**Work instructions**
Copy down the stretch of the Penny finance tracker excerpt from "2. No Persistent" through "memory and discarded.".

**Excerpt provided**

= = =

LLM-powered transaction categorization and personalized savings recommendations.

Table of Contents


Overview

Penny is an AI-powered personal finance tracker designed for students and early-career professionals. Users upload bank or credit card statements (CSV/PDF), and the system automatically categorizes each transaction using a hybrid approach — a local keyword-based classifier handles common merchants, while the Google Gemini API processes ambiguous entries. The app then visualizes spending patterns and generates personalized, actionable savings recommendations.

Key Design Decisions

  1. Hybrid Classification (Local + LLM): The local fallback classifier handles ~60–70% of common transactions instantly and for free. The Gemini API handles the rest. If the API is down or rate-limited, the app still functions with degraded but usable accuracy.
  2. No Persistent User Data: All processing occurs within a single session. No real financial data is stored on the server. Uploaded files are processed in memory and discarded.

= = =

**Chart analysis data**

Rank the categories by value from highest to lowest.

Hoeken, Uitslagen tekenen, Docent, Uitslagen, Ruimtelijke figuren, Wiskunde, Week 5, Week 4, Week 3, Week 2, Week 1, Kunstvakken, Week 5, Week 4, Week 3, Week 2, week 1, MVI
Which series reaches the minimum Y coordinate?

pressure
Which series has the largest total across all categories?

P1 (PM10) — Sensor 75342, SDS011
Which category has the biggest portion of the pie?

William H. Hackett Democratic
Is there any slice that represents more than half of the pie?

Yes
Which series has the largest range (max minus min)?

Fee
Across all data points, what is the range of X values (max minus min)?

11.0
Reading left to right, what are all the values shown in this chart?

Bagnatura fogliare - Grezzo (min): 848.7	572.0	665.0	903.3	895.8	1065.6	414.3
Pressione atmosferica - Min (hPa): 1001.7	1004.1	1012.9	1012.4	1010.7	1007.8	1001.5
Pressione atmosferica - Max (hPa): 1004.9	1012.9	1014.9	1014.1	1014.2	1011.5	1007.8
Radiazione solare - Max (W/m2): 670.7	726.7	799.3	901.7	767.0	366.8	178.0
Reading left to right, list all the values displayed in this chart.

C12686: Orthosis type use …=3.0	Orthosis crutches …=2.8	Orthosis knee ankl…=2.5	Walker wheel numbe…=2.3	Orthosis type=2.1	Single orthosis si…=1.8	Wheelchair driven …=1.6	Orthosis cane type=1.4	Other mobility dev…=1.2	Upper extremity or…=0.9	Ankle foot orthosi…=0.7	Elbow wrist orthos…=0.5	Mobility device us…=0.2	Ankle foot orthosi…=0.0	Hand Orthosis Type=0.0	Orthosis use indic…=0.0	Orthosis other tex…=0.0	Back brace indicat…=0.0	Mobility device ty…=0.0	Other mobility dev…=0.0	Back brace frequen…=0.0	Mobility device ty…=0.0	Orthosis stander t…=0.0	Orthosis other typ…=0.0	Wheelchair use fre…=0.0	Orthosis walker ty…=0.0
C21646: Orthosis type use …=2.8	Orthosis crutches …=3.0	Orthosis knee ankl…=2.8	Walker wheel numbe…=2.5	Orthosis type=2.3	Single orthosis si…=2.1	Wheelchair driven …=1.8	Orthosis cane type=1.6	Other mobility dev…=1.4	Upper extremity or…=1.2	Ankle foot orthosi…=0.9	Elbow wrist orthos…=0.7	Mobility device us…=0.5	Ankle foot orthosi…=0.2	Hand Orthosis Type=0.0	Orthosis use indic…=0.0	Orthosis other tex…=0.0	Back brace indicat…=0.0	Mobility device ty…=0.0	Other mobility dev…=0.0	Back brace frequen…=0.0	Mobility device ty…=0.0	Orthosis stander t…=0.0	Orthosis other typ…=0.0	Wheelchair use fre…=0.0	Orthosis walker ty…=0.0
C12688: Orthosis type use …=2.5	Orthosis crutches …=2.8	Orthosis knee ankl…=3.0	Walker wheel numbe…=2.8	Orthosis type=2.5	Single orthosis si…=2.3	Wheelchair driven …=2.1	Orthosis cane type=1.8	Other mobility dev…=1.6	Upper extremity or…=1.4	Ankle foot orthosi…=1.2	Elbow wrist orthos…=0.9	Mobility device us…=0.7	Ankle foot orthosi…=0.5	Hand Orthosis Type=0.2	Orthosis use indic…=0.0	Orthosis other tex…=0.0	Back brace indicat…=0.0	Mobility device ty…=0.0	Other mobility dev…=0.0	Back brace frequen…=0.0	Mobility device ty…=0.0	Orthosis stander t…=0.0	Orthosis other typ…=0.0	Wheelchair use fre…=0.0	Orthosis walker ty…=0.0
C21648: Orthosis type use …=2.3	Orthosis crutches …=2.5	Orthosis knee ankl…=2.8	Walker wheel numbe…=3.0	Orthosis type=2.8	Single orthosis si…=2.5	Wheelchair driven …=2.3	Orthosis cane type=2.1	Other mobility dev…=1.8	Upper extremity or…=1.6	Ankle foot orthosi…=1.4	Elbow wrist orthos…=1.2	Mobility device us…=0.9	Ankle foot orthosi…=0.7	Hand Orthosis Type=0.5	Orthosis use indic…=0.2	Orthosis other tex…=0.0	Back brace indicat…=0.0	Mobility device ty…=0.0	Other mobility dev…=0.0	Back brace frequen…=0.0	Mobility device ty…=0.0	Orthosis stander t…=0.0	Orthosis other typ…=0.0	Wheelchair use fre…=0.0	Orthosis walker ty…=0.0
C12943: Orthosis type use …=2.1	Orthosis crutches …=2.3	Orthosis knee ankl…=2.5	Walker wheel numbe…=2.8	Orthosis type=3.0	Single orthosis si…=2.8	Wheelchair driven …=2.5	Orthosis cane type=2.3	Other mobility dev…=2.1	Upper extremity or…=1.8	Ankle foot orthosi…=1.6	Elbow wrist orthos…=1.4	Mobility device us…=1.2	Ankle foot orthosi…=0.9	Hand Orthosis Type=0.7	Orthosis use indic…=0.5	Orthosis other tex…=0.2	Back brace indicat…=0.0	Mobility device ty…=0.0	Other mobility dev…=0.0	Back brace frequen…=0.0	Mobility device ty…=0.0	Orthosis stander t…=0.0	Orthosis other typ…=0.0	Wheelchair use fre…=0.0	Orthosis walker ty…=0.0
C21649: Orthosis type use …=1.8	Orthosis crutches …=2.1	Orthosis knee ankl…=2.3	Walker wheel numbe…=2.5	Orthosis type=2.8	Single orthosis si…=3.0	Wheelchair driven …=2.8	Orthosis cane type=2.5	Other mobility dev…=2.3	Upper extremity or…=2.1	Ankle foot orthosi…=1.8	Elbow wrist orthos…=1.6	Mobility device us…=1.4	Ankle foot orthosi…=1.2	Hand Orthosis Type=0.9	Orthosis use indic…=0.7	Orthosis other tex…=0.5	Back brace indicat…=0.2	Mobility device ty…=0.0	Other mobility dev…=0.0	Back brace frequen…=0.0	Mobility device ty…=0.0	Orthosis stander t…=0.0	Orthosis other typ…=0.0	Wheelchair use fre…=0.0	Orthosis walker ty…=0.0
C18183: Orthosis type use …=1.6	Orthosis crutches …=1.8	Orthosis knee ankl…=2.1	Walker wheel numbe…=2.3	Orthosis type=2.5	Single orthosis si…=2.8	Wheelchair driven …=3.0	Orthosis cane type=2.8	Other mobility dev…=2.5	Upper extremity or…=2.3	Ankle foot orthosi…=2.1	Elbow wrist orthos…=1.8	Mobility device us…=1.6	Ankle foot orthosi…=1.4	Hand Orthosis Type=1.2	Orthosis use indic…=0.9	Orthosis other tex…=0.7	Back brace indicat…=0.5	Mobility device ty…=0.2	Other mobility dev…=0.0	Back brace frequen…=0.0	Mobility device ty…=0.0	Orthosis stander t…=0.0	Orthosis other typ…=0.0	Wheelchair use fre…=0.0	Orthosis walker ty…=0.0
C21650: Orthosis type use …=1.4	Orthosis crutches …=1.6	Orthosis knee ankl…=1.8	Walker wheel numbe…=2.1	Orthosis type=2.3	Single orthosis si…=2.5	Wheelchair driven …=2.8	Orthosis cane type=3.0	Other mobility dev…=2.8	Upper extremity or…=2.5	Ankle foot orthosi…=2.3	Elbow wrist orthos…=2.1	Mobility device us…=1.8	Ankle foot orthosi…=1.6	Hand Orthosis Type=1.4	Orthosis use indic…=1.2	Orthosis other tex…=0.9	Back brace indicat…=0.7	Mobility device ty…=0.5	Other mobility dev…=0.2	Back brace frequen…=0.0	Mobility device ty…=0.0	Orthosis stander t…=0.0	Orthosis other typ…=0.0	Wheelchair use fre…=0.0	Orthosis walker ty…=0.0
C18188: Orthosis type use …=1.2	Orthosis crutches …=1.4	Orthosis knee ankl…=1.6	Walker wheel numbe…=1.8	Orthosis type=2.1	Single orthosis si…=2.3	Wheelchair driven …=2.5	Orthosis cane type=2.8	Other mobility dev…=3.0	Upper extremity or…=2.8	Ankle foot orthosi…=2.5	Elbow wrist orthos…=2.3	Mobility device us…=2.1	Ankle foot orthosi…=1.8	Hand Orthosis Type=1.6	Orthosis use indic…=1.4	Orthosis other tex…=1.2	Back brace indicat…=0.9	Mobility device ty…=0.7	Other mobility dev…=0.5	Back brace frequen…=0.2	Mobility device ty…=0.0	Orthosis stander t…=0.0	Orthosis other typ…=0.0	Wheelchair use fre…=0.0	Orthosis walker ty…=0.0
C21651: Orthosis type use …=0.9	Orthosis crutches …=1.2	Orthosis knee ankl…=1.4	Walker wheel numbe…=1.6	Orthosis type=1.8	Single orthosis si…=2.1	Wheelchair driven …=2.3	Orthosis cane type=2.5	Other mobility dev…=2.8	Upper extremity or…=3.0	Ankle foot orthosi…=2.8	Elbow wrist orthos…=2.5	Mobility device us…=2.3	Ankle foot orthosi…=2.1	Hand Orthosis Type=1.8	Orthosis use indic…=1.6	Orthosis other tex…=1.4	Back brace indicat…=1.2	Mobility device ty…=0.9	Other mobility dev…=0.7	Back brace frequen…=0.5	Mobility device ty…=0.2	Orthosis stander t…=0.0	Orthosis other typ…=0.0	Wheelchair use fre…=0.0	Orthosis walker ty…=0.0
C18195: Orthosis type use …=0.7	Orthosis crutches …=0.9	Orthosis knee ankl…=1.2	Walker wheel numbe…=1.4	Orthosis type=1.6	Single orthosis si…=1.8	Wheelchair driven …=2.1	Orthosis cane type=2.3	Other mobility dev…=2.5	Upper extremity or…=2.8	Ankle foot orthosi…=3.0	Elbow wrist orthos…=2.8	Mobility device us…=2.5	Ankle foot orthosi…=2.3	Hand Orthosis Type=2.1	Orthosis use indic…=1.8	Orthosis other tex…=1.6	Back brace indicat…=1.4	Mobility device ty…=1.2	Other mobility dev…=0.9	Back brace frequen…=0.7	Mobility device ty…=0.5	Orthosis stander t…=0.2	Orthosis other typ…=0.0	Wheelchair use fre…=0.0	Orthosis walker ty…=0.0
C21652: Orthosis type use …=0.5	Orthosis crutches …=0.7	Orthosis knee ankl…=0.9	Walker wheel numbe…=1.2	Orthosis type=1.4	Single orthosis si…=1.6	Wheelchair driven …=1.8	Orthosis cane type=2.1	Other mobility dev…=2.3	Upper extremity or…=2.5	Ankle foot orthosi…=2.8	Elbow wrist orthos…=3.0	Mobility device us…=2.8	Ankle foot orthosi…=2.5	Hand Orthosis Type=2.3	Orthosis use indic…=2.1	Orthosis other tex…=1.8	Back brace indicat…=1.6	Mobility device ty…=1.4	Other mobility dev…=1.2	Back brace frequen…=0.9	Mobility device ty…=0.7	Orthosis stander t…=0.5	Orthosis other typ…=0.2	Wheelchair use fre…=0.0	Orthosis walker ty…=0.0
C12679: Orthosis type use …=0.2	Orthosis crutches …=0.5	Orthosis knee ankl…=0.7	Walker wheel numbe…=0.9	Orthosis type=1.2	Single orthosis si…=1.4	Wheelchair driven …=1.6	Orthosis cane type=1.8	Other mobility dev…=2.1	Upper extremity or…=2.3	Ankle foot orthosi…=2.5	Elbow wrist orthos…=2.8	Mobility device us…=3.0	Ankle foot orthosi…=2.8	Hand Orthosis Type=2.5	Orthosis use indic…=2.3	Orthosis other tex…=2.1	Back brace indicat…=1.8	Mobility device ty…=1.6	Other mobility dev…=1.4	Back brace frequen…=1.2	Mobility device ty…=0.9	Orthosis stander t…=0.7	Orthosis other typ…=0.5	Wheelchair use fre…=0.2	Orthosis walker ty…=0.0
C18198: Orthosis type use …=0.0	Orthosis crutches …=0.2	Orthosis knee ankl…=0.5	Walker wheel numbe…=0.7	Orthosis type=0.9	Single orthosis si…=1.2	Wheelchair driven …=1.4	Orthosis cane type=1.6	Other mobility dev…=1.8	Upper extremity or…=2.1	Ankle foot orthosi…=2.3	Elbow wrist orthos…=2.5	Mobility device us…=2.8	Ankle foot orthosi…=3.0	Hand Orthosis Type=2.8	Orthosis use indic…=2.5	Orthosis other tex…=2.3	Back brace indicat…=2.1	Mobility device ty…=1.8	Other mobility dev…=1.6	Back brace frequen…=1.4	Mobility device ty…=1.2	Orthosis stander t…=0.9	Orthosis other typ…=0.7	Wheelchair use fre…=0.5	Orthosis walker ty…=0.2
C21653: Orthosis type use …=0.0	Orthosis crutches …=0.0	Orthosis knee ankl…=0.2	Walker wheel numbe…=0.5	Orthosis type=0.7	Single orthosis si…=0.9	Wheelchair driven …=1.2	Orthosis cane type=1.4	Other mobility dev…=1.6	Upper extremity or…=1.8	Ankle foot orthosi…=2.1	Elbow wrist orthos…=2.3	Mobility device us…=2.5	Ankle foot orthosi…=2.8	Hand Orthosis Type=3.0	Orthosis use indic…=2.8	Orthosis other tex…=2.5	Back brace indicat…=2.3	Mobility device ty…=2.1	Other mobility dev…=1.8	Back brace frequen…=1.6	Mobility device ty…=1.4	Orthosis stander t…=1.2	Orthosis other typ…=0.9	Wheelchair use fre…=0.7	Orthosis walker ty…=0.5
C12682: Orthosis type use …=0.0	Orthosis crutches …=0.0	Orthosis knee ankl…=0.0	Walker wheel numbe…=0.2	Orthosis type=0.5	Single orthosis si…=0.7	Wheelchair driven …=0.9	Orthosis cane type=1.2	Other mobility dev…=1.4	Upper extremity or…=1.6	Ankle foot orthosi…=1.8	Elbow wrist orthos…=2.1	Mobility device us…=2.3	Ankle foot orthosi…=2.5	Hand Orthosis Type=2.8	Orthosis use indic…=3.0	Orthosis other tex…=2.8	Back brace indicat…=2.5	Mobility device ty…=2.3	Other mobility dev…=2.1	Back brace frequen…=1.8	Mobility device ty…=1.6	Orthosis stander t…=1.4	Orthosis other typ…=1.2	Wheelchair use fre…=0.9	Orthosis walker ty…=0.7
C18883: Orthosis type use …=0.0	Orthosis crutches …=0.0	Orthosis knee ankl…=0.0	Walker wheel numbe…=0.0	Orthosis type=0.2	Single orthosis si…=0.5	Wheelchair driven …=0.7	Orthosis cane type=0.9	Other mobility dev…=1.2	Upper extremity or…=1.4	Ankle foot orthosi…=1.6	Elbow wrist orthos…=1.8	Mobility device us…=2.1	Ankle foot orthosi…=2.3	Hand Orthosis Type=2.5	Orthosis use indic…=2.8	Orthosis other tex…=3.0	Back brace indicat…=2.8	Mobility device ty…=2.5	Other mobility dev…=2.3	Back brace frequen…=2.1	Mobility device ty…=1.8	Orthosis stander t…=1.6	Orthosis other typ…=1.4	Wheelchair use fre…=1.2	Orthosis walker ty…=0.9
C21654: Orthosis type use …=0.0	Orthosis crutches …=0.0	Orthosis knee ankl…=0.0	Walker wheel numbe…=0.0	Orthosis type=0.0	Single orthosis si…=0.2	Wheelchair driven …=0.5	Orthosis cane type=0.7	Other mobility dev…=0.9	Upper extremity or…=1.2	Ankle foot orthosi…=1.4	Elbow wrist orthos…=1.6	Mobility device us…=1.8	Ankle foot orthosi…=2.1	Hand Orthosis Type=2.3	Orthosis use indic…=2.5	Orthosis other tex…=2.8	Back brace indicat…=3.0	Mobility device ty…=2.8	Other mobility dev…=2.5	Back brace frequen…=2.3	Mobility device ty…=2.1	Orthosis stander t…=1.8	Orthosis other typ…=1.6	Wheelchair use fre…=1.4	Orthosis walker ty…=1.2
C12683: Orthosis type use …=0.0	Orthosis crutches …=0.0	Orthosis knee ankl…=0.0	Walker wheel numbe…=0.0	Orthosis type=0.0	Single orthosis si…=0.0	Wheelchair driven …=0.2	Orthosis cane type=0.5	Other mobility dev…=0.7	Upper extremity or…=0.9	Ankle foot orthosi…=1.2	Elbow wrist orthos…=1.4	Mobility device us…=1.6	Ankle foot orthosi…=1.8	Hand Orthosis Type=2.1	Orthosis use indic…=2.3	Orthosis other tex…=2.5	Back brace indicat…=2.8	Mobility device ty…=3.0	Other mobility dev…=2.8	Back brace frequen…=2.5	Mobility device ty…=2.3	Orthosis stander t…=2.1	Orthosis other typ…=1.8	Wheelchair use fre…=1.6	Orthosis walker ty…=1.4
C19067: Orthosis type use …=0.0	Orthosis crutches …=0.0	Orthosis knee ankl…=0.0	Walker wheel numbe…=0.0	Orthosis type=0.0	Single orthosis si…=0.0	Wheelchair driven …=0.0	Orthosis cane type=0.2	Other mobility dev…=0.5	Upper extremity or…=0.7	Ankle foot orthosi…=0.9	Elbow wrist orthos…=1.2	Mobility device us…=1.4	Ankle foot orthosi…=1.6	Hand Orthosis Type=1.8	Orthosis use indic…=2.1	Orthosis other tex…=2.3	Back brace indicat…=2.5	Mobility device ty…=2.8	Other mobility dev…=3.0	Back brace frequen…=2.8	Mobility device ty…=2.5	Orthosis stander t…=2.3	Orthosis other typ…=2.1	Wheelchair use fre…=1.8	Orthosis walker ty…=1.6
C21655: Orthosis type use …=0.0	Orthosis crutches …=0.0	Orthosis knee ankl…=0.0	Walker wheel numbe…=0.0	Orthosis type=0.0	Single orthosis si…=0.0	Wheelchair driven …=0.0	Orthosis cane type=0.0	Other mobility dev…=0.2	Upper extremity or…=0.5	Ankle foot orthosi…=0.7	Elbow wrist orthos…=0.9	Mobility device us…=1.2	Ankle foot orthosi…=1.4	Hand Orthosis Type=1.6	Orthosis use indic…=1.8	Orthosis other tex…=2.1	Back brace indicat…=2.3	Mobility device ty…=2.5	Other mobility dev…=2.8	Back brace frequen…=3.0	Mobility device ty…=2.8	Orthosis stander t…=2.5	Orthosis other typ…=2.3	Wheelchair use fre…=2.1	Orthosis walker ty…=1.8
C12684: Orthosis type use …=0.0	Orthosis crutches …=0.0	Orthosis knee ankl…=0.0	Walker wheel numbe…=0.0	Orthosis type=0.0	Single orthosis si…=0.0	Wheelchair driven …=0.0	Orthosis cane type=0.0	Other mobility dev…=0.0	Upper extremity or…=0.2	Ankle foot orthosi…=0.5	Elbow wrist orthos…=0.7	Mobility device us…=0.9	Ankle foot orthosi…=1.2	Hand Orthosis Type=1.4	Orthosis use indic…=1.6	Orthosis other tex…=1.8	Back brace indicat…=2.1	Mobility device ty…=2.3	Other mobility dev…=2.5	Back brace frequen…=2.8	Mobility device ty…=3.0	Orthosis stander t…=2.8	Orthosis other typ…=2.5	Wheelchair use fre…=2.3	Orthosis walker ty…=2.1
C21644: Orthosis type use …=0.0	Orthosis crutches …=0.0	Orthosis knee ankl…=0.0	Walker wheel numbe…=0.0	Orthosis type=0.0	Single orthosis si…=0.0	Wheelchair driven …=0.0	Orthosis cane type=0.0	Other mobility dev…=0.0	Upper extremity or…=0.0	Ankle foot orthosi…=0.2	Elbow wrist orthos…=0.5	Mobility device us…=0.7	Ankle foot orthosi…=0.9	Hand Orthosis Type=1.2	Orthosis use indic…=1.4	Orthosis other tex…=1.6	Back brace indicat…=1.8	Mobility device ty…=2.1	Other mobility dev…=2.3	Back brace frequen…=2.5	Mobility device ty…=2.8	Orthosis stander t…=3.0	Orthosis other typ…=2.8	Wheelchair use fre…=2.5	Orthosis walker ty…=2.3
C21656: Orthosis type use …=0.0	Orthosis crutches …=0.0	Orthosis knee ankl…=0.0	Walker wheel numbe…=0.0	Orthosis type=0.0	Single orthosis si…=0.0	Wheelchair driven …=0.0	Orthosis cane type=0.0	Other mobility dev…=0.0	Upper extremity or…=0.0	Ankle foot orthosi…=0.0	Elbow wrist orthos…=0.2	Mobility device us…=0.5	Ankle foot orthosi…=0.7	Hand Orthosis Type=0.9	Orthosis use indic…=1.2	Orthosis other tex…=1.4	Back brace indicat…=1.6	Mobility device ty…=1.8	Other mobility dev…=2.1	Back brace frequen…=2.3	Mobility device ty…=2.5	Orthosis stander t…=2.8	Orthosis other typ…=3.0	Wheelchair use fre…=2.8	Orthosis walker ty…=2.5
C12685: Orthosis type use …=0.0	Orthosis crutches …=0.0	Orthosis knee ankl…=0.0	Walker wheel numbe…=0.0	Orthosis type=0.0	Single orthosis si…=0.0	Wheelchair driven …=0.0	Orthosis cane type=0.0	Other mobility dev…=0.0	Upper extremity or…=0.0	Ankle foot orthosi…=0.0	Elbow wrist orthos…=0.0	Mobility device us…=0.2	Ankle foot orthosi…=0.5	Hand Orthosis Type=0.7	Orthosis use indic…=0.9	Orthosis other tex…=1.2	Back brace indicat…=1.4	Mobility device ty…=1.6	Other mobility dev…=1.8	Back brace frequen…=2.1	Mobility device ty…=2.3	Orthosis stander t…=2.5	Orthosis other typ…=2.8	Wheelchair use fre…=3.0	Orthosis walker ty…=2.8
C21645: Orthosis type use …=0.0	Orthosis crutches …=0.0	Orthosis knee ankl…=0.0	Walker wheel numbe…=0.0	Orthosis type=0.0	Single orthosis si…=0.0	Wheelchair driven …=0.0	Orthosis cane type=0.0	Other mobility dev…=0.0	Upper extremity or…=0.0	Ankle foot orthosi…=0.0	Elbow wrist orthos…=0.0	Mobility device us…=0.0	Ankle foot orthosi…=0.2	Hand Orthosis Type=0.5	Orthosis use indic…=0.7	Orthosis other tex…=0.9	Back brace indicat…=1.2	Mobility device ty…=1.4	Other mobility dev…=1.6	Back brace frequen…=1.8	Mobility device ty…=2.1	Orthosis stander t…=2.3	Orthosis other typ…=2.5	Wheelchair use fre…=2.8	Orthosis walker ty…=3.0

= = =

**Answer for this exercise**
2. No Persistent User Data: All processing occurs within a single session. No real financial data is stored on the server. Uploaded files are processed in memory and discarded.